What you are asked to do:
Copy the lines of the records starting at the line that contains "ドイツ・ヨーロッパのワイン蘊蓄、嫌味にならないネ" and ending at the line that contains "системе Локаль. Это сове". Leave the pictures out of your copy.

Transcribed page text

------------------------------------------------

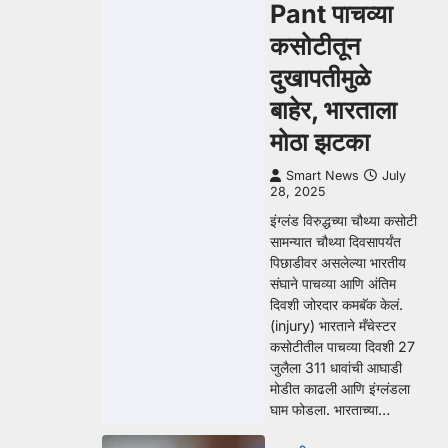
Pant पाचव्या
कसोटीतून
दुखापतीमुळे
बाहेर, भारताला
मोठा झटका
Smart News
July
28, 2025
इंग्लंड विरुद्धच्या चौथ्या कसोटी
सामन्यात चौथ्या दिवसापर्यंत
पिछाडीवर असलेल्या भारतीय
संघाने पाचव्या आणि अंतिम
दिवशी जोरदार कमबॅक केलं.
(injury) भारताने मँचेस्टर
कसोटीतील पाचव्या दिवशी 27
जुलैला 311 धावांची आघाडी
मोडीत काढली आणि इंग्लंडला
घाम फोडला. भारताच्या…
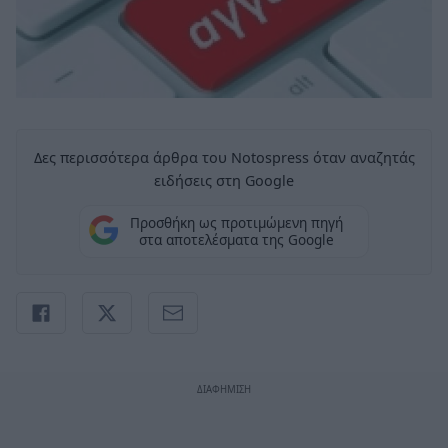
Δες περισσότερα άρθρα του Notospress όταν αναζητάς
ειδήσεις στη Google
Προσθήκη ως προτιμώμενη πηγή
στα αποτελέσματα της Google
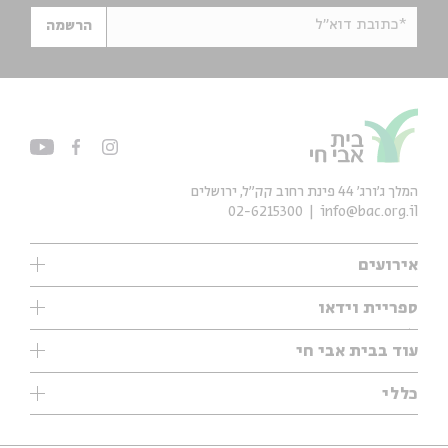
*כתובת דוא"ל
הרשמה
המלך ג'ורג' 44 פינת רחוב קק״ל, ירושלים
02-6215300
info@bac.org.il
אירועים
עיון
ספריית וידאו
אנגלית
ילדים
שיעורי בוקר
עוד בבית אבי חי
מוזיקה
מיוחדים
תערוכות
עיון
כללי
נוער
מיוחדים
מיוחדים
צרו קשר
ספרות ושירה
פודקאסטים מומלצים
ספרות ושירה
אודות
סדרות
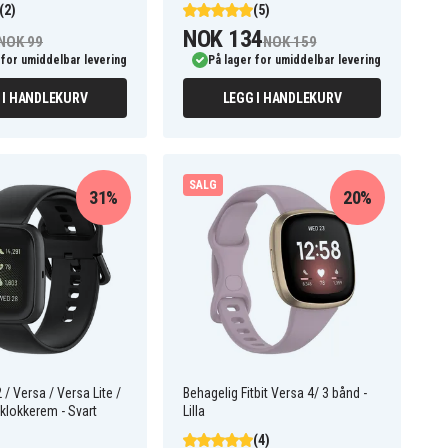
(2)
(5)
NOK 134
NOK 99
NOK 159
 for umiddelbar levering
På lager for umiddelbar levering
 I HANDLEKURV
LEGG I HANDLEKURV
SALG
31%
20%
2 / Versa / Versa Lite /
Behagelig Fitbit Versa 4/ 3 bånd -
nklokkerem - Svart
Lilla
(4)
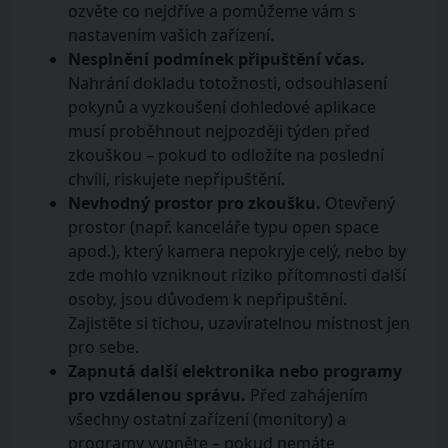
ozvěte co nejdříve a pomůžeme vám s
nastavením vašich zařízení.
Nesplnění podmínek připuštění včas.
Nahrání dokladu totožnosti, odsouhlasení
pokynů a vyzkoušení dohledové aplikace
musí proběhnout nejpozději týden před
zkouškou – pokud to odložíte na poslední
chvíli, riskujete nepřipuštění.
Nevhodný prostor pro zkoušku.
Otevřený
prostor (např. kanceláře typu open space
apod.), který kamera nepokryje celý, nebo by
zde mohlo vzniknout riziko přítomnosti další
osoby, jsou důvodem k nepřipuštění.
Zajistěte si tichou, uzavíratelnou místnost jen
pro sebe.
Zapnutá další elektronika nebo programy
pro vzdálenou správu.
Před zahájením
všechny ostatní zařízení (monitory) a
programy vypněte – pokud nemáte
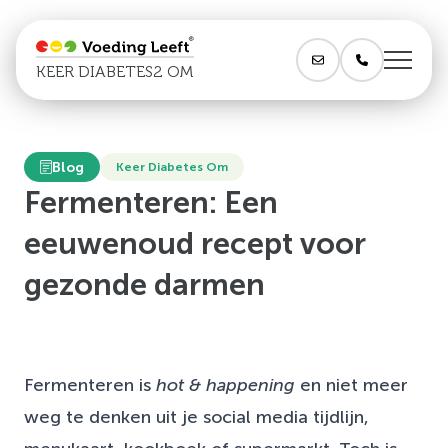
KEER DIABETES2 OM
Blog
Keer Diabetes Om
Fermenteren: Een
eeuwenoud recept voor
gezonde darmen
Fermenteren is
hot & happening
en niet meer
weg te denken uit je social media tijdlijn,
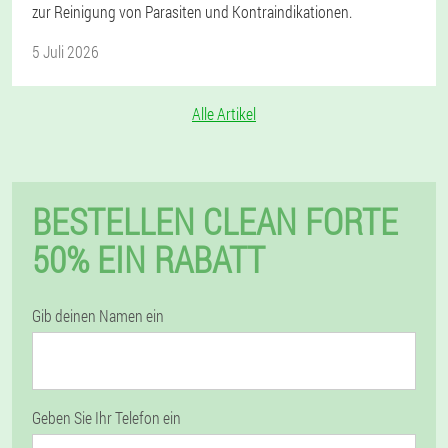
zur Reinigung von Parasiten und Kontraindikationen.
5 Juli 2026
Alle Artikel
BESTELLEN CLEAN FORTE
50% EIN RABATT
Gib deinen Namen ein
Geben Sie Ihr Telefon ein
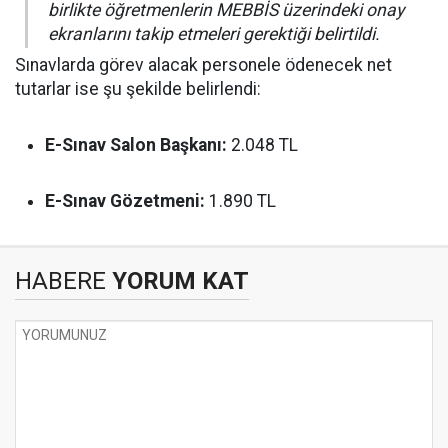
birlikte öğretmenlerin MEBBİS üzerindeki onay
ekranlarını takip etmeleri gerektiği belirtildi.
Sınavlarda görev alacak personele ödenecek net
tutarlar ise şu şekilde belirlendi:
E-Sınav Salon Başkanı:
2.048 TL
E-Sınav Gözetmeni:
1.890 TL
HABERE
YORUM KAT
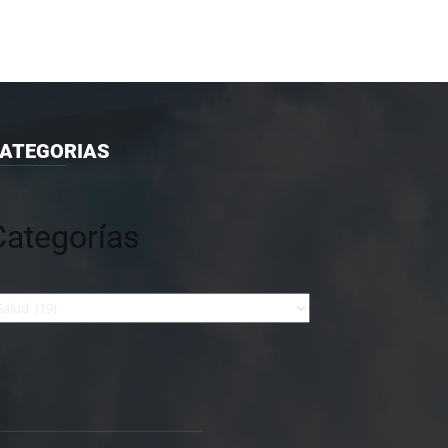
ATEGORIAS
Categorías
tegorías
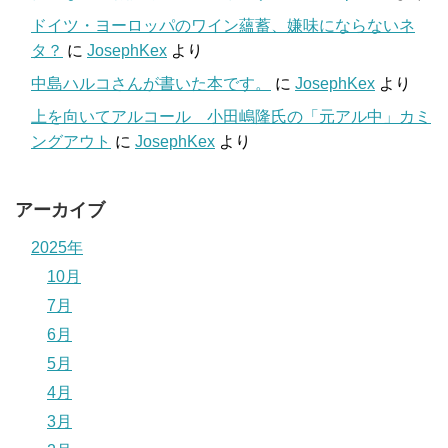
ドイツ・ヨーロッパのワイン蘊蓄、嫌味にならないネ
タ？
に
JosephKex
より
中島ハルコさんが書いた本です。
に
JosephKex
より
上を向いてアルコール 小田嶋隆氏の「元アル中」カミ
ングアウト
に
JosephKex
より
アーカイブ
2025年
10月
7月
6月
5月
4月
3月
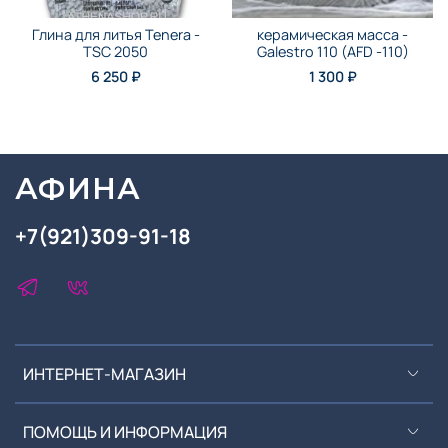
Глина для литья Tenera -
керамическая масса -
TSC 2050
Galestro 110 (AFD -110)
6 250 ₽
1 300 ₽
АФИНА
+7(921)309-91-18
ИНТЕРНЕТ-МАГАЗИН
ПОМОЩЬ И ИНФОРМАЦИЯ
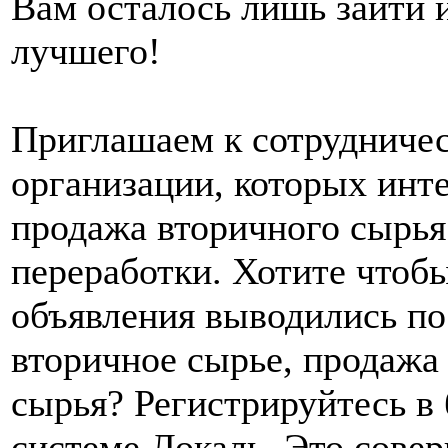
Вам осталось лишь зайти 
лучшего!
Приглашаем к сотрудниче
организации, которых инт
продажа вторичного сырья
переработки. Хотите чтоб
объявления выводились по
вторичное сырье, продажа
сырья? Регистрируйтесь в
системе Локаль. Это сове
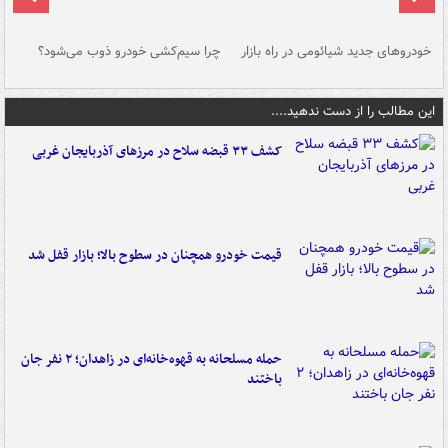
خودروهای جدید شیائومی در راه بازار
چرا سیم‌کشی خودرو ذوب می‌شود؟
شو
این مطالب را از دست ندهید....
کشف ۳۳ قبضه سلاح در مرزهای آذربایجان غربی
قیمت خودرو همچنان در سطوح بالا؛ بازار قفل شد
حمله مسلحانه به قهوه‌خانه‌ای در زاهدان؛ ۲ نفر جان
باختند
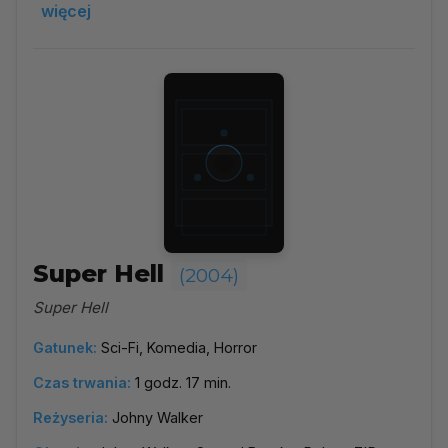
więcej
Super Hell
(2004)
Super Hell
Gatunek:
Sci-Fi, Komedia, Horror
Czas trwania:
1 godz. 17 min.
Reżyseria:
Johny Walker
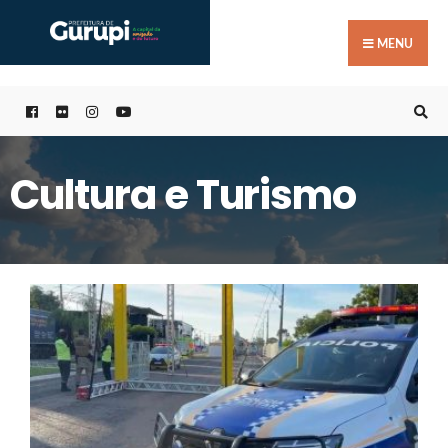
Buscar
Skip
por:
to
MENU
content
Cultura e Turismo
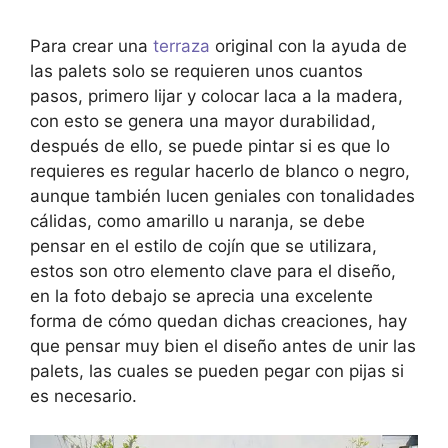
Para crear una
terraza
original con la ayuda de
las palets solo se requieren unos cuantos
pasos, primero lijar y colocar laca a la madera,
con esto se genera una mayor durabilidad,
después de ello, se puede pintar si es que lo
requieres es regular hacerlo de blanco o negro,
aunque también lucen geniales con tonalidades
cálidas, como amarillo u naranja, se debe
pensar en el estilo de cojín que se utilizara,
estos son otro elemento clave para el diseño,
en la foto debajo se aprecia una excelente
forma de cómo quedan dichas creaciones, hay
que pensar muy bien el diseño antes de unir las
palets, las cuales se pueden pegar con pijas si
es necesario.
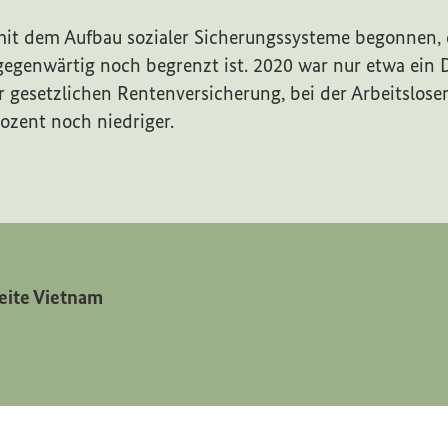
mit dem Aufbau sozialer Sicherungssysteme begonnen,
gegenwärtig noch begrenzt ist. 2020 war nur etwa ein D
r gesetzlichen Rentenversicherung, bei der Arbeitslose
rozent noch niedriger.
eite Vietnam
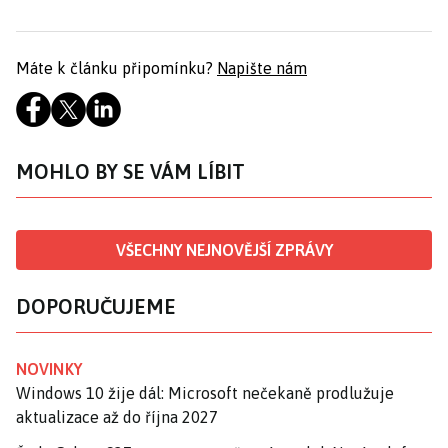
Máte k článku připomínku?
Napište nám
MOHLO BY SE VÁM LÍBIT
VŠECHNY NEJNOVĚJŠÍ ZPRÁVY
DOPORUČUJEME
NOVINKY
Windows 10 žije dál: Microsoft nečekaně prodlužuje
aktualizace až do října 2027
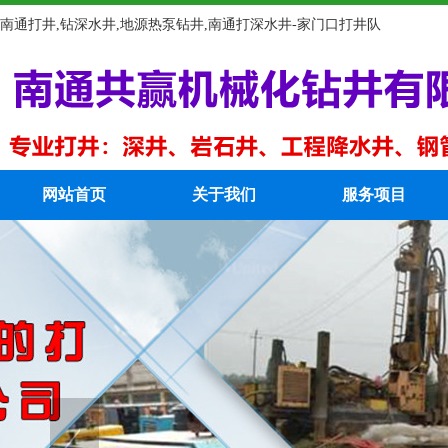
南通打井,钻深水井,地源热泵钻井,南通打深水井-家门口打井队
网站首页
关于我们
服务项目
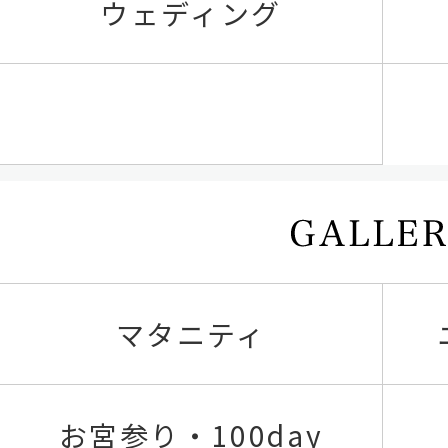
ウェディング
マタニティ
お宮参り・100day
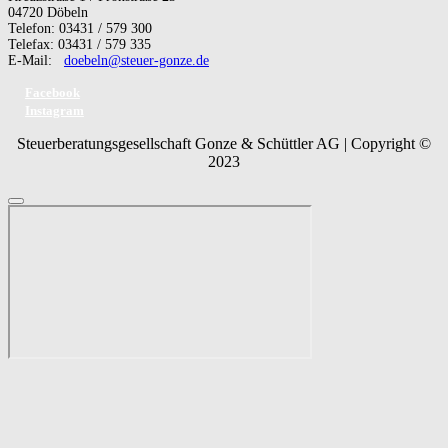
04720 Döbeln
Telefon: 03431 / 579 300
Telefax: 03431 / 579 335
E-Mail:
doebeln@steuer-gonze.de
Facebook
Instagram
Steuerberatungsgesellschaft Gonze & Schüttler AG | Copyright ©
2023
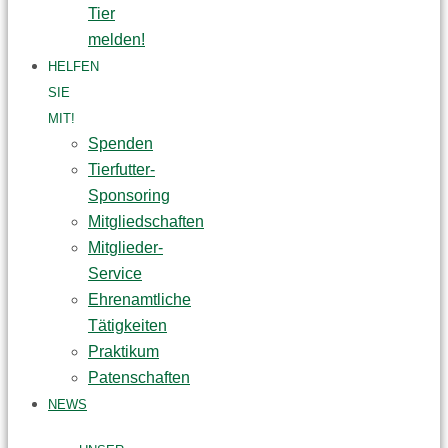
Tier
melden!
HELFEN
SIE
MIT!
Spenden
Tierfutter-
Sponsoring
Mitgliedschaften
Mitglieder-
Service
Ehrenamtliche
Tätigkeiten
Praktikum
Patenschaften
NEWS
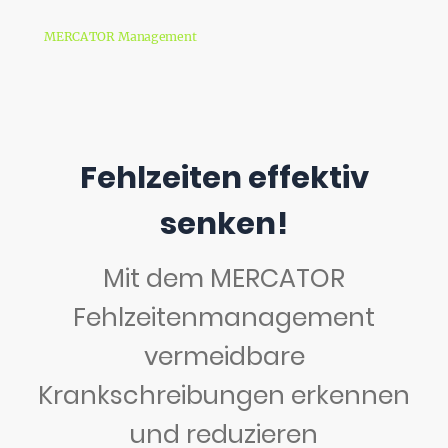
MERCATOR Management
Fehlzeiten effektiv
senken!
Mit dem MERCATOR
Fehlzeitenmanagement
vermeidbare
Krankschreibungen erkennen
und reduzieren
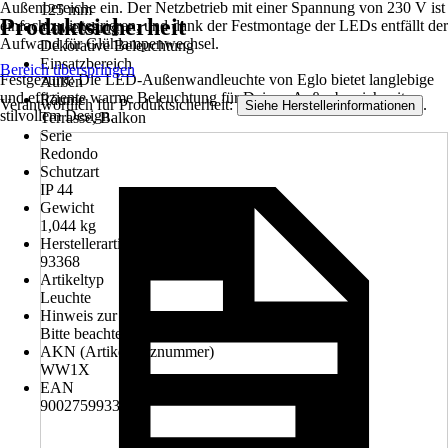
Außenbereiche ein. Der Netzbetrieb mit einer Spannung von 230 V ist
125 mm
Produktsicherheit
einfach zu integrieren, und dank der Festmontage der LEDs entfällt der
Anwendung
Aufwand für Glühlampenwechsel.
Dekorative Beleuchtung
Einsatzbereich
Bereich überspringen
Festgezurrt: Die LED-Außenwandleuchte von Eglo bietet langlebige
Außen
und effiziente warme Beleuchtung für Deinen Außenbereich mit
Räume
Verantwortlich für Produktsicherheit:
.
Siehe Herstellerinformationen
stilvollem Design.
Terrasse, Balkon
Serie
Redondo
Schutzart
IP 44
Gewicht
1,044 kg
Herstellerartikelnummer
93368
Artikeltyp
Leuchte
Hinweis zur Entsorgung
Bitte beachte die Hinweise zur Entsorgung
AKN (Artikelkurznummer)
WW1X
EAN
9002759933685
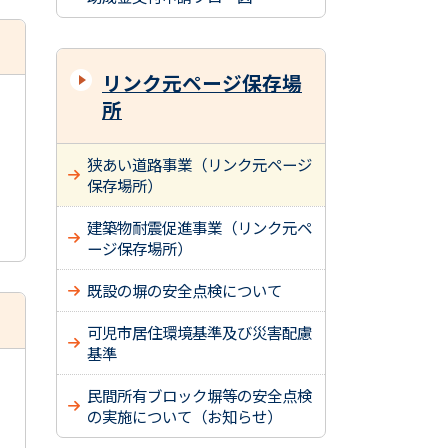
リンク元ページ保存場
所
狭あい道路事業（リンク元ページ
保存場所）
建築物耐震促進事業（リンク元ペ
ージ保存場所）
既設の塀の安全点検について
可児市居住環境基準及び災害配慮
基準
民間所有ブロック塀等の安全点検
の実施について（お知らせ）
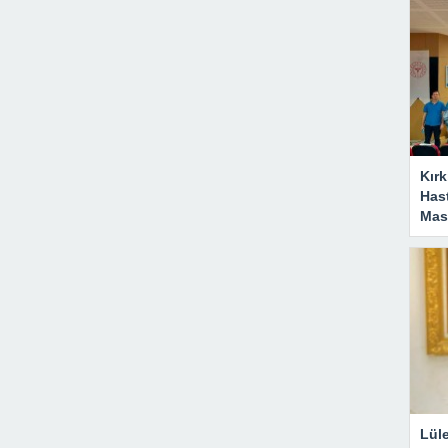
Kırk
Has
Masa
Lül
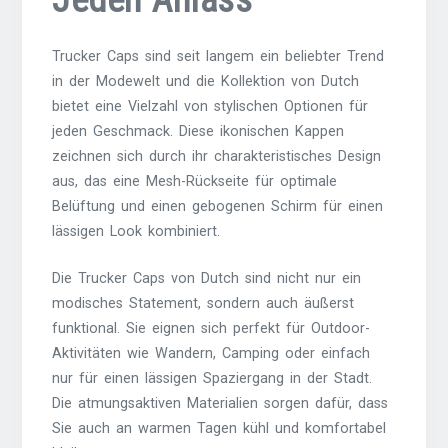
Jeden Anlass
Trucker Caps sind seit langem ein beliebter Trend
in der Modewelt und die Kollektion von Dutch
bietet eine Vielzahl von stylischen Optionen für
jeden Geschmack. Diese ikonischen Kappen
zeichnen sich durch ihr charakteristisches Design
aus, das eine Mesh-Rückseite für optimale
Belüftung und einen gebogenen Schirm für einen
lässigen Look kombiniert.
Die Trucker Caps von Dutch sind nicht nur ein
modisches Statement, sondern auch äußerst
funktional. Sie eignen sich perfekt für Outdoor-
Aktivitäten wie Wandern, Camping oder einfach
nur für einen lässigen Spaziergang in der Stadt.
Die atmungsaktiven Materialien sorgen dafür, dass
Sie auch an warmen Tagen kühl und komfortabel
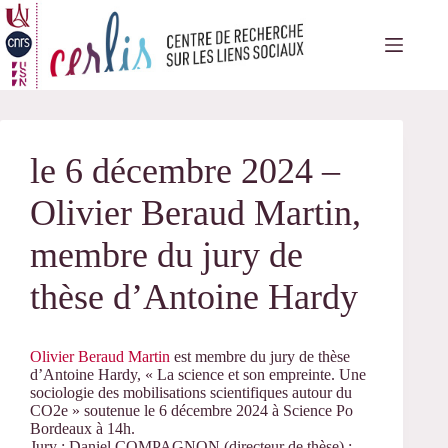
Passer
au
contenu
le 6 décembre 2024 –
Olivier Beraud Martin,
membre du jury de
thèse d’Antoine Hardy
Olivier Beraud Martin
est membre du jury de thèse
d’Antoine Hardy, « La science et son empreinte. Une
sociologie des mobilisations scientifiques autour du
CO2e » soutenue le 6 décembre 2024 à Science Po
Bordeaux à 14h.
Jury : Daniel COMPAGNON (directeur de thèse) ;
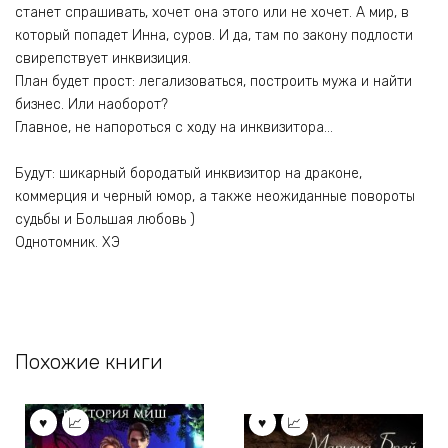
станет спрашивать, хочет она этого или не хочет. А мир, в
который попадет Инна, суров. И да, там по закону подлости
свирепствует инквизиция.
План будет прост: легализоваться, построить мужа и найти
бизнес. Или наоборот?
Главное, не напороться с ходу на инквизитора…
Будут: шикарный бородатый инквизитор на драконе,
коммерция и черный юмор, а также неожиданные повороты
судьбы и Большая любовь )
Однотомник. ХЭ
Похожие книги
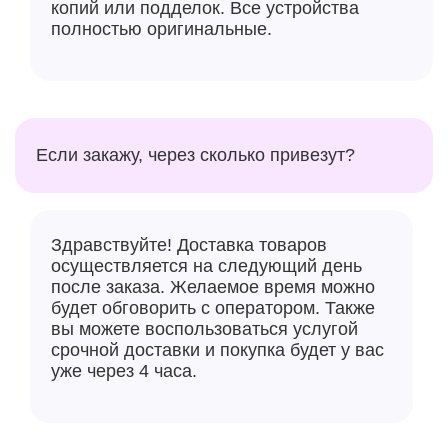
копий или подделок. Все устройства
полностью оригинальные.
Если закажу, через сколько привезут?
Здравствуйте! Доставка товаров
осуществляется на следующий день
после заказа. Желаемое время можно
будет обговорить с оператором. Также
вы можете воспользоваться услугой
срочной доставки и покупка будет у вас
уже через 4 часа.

------------------------------------------------

Finished exercise:
ドイツ・ヨーロッパのワイン蘊蓄、嫌味にならないネ
タ？
に
JosephKex
より
中島ハルコさんが書いた本です。
に
JosephKex
より
上を向いてアルコール 小田嶋隆氏の「元アル中」カミ
ングアウト
に
JosephKex
より
アーカイブ
2025年
10月
7月
6月
5月
4月
3月
Глина для литья Tenera -
керамическая масса -
TSC 2050
Galestro 110 (AFD -110)
6 250 ₽
1 300 ₽
АФИНА
+7(921)309-91-18
ИНТЕРНЕТ-МАГАЗИН
ПОМОЩЬ И ИНФОРМАЦИЯ
Вам осталось лишь зайти 
лучшего!
Приглашаем к сотрудниче
организации, которых инт
продажа вторичного сырья
переработки. Хотите чтоб
объявления выводились по
вторичное сырье, продажа
сырья? Регистрируйтесь в
системе Локаль. Это сове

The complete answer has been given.